──────── Source passage ────────

Monday, June 23, 2008

Redraw the Line

How's this for 'messy' and out there. I lost 50 pounds, and I still feel fat!

Ok here's the story behind the emotion. A year and a half ago, God rocked my world and gave me success in weight loss for the first time in 100 years (or so it felt like!) , I was totally happy with the success of it all. I felt great, stronger, like for the first time I could accomplish a goal. In doing so God broke off a number of lids in my life regarding what I could accomplish.

Over time, I have slipped back into my old eating ways. Thankfully, I have not gained a whole lot back, but I do FEEL yucky like the old days. I have suddenly found myself thinking in the way I used to think, and dealing with those feelings in old ways.

There is a cycle that follows those who don't eat well and then gain weight. There is a sense of hopelessness to the whole situation, as day after day after day, you promise yourself that today I will stick to the 'holy' plan, only to succumb right after breakfast! For too many years, I lived beating myself up about the food I was putting into my mouth, and I thought that I had gotten a major breakthrough, that I was free!!!! Except like a lot of battles, merely gaining the ground is not enough, you have to fight to keep it!

All the way through my weight loss, I knew that I knew that God had done a big work in me just to be able to make the better choices and stick to them. It was all God. But I think over time, as I ate whatever I wanted to, and found that I didn't gain that much, I started to make a fatal mistake. I started to take credit for the weight loss, and for the changes in my life style. They became a source of pride (not in a good way!), and part of my identity. As time went on, I felt this accomplishment slipping away at the same rate as my jeans got a little tighter, and I suddenly felt myself being who I used to be. And I panicked every time I made a plan to get back on track and failed. I began to wonder why God had removed his grace from this area of my life.


In dealing with these feelings, I began to chat with a friend who has struggled with smoking on and off for years, and she has resolved and tried to quit more times than I can count. At one point she was doing quite well, and then something happened and she was back to it. She too felt like God had withdrawn the grace for the victory.

──────── Exercise data ────────

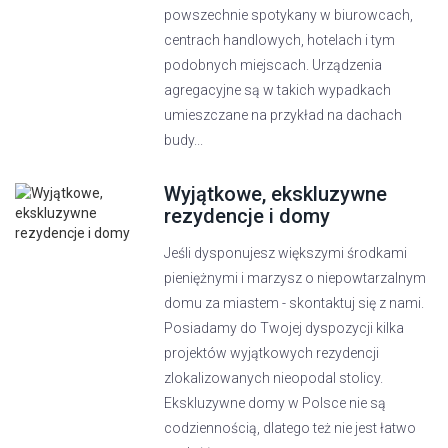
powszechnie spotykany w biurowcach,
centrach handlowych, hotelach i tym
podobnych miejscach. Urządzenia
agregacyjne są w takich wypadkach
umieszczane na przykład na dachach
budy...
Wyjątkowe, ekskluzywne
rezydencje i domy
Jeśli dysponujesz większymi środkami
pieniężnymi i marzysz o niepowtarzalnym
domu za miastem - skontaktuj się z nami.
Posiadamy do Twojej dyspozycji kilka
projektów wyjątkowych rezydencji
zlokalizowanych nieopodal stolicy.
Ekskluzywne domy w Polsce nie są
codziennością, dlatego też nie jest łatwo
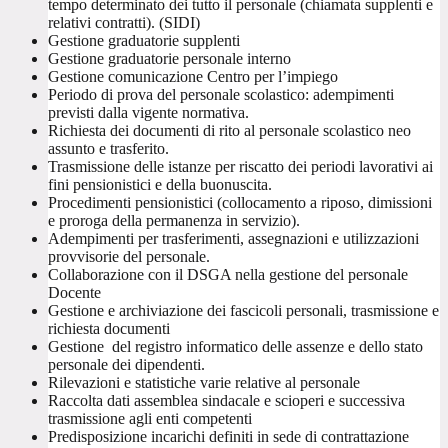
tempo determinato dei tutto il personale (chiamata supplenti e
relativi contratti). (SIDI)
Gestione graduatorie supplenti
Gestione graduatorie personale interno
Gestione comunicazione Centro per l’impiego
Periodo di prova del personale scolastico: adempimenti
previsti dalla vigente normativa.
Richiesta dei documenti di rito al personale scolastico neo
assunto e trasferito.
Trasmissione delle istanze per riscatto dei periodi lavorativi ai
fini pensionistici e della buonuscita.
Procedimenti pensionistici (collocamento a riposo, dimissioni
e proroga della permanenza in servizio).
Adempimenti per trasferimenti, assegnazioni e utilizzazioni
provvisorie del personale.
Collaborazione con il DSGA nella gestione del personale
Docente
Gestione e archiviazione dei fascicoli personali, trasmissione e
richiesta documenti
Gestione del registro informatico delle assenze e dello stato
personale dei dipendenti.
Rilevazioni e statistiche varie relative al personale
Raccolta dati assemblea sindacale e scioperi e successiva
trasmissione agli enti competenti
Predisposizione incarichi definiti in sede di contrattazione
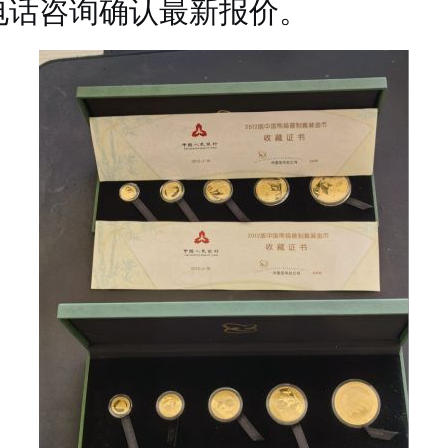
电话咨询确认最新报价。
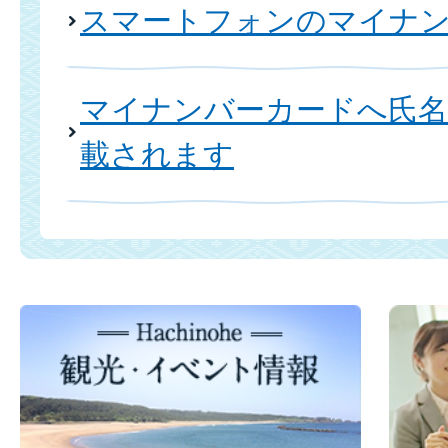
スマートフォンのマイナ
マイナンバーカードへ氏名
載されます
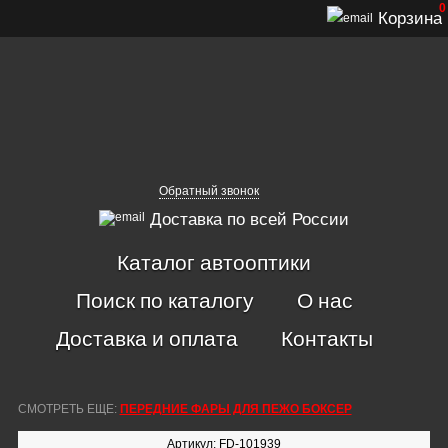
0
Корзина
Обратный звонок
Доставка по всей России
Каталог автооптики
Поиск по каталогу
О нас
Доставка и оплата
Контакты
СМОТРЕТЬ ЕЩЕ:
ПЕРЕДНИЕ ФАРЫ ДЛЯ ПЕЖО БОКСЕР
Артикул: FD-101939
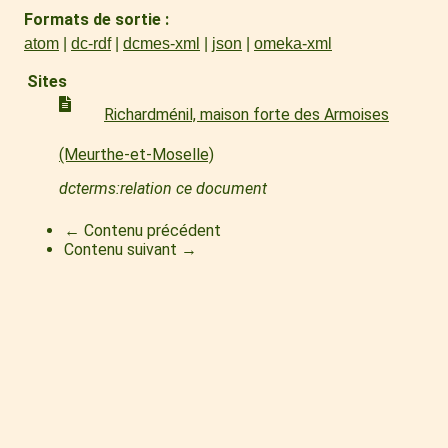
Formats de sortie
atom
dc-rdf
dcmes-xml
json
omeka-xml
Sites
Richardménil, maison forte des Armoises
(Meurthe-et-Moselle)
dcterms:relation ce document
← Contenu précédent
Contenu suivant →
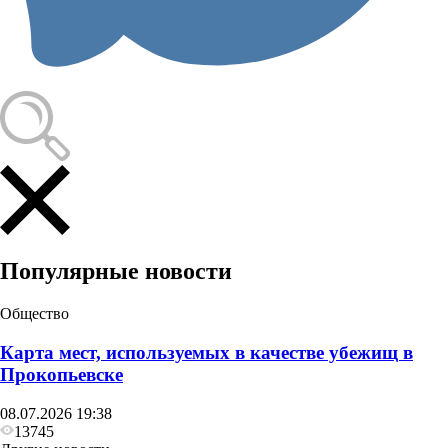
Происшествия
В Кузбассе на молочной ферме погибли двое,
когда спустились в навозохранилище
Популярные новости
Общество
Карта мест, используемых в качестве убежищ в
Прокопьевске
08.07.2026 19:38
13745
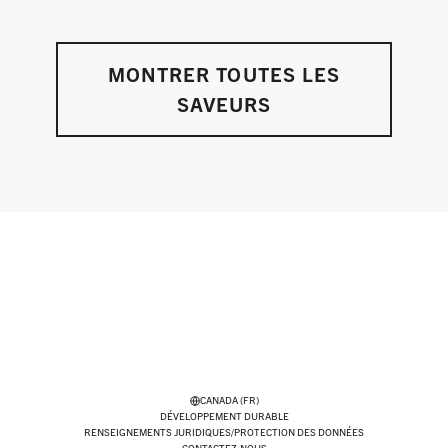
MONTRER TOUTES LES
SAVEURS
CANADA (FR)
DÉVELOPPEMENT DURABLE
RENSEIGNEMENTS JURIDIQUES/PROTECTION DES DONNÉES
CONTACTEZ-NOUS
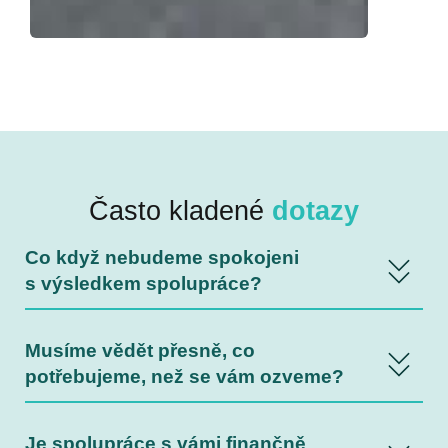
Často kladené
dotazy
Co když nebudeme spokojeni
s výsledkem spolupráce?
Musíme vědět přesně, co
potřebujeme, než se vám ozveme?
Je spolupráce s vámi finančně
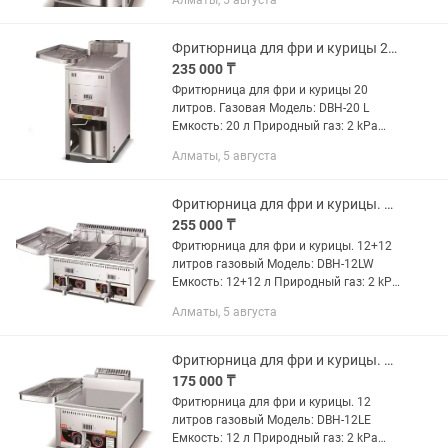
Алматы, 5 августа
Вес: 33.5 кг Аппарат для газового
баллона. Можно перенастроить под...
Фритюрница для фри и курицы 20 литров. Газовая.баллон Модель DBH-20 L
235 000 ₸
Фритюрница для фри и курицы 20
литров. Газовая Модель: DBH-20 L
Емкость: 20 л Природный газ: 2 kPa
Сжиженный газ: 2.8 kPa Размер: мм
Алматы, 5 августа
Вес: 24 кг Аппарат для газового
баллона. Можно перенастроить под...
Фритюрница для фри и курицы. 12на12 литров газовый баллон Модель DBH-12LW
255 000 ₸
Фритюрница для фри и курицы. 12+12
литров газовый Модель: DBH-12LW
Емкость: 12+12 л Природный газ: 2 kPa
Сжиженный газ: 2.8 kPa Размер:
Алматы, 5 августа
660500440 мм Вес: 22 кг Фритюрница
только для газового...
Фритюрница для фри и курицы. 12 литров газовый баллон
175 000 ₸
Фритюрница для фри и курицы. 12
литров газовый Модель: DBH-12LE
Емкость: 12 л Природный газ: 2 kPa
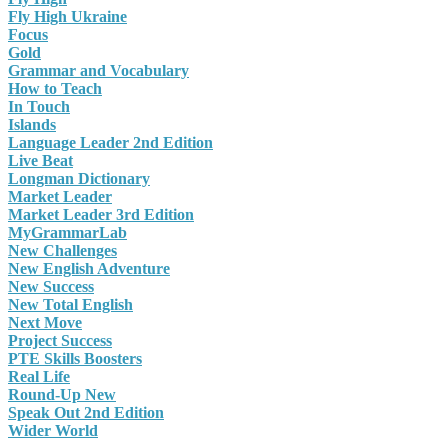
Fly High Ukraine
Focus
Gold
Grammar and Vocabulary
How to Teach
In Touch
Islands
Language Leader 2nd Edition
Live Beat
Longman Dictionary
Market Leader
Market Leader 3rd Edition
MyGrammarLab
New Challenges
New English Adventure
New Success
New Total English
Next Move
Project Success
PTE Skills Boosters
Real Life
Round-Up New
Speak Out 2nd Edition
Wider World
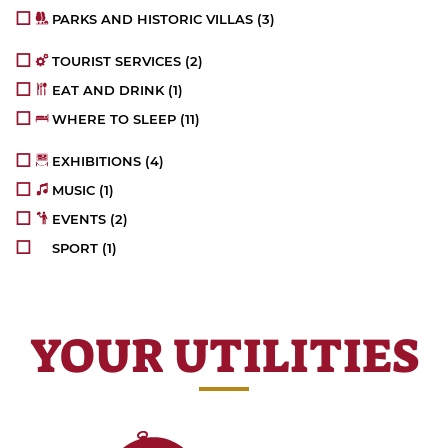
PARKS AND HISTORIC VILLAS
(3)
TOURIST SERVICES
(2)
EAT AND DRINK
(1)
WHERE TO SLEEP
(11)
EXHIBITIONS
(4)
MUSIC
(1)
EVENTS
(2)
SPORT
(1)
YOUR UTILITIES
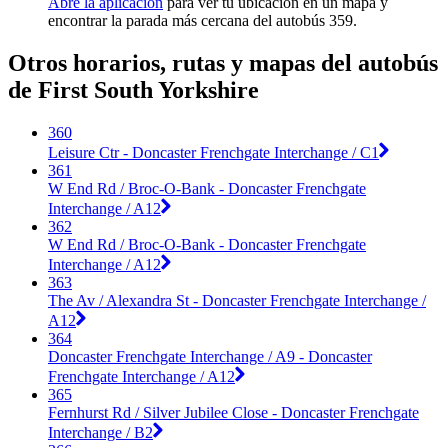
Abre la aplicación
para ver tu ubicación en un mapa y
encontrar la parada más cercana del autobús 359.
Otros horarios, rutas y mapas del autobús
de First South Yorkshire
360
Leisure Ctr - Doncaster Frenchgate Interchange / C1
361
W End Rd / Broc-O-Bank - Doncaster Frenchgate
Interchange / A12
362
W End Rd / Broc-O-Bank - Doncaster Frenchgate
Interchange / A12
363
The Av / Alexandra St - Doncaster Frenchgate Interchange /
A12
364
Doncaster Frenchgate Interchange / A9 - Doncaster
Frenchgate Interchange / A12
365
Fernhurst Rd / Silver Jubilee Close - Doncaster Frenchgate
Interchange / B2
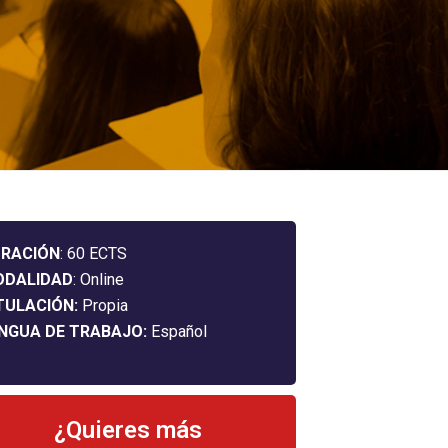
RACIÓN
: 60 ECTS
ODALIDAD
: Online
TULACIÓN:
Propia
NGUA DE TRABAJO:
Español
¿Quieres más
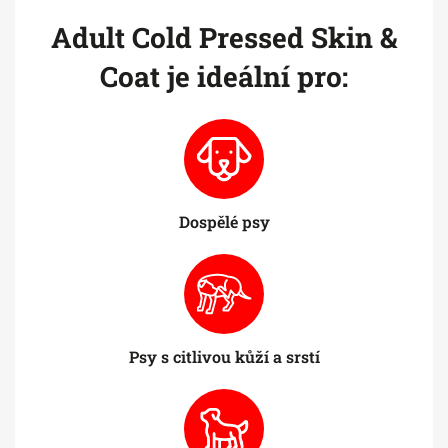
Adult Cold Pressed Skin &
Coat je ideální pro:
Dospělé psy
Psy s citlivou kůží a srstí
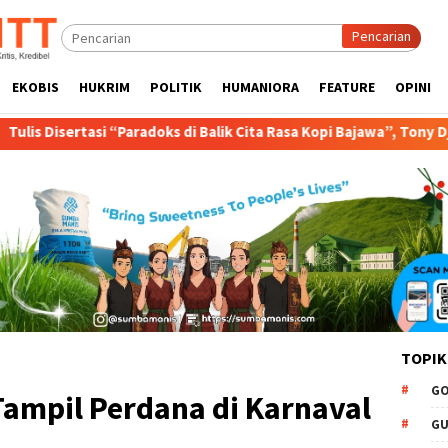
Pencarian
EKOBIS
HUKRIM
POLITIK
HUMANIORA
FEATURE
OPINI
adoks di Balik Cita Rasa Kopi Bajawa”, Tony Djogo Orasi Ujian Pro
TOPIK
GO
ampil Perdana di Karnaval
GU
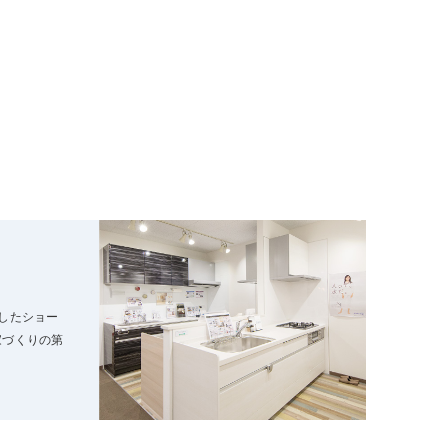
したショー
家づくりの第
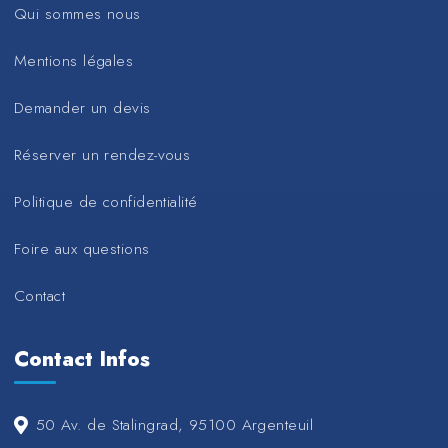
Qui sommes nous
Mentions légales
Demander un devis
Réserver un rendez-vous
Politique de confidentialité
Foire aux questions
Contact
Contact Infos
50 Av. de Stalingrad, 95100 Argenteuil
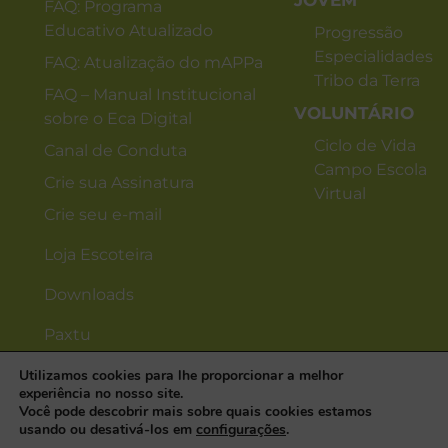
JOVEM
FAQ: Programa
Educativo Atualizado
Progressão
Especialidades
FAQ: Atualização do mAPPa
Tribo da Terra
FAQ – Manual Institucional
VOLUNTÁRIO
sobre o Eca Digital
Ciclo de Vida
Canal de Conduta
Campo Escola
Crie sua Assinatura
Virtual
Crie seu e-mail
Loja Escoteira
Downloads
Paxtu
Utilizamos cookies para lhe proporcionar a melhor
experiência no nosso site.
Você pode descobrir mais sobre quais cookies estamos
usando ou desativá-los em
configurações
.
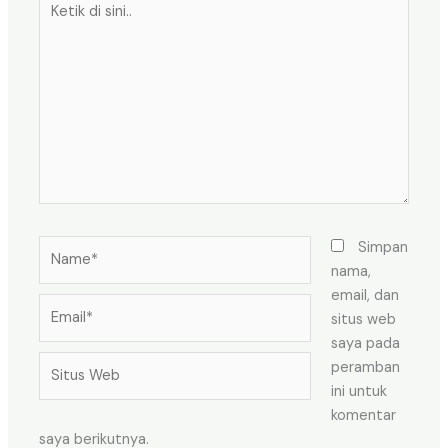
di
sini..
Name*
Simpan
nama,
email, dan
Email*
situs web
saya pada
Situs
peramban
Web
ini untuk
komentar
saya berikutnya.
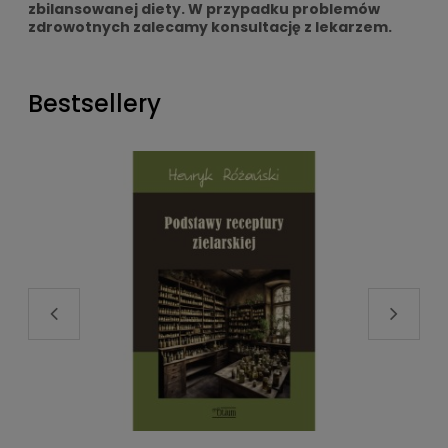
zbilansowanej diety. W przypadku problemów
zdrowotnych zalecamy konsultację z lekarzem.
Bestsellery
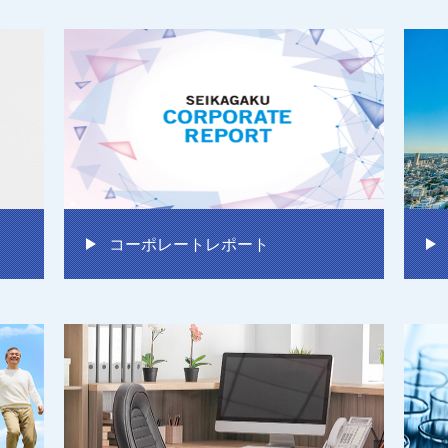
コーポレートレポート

────────

Task list:
1. Lay out the lines of the records running from the line containing "Abre la aplicación" through the line containing "50 Av. de Stalingrad, 95100 Argenteuil" as a numbered list, with both ends included and blank lines skipped. Leave the pictures out.
2. Continue the blog post about regaining weight after losing 50 pounds from the point where it stops.
The text and the records have no connection to each other.

Responses for each task:
1.
1. Abre la aplicación
2. para ver tu ubicación en un mapa y
3. encontrar la parada más cercana del autobús 359.
4. Otros horarios, rutas y mapas del autobús
5. de First South Yorkshire
6. 360
7. Leisure Ctr - Doncaster Frenchgate Interchange / C1
8. 361
9. W End Rd / Broc-O-Bank - Doncaster Frenchgate
10. Interchange / A12
11. 362
12. W End Rd / Broc-O-Bank - Doncaster Frenchgate
13. Interchange / A12
14. 363
15. The Av / Alexandra St - Doncaster Frenchgate Interchange /
16. A12
17. 364
18. Doncaster Frenchgate Interchange / A9 - Doncaster
19. Frenchgate Interchange / A12
20. 365
21. Fernhurst Rd / Silver Jubilee Close - Doncaster Frenchgate
22. Interchange / B2
23. RACIÓN
24. : 60 ECTS
25. ODALIDAD
26. : Online
27. TULACIÓN:
28. Propia
29. NGUA DE TRABAJO:
30. Español
31. ¿Quieres más
32. Adult Cold Pressed Skin &
33. Coat je ideální pro:
34. Dospělé psy
35. Psy s citlivou kůží a srstí
36. Pencarian
37. EKOBIS
38. HUKRIM
39. POLITIK
40. HUMANIORA
41. FEATURE
42. OPINI
43. adoks di Balik Cita Rasa Kopi Bajawa”, Tony Djogo Orasi Ujian Pro
44. TOPIK
45. GO
46. ampil Perdana di Karnaval
47. GU
48. したショー
49. 家づくりの第
50. Qui sommes nous
51. Mentions légales
52. Demander un devis
53. Réserver un rendez-vous
54. Politique de confidentialité
55. Foire aux questions
56. Contact
57. Contact Infos
58. 50 Av. de Stalingrad, 95100 Argenteuil

2.
I began to think. What if there are moments in our lives where God does a great work, but requires of us that we continue to rely on Him to continue to see the victory in that area? What if occasionally He re-draws the line of our dependence on Him?

I think of the kids in my life and the times when they are doing something new, they are so determined to do it on their own and depending on what it is, I will stand by and watch, occasionally offering my help. Frequently what happens is help is needed but not for the WHOLE task, just for the next step. So I assist when asked, then take my hands off to allow for the learning to continue, until the next hurdle. I have noticed as they grow and get stronger, I find I stand just a little further away from them, because it helps me to see the big picture of what they are trying to accomplish, and they don't need me with my hand on their back like they did when they were toddlers.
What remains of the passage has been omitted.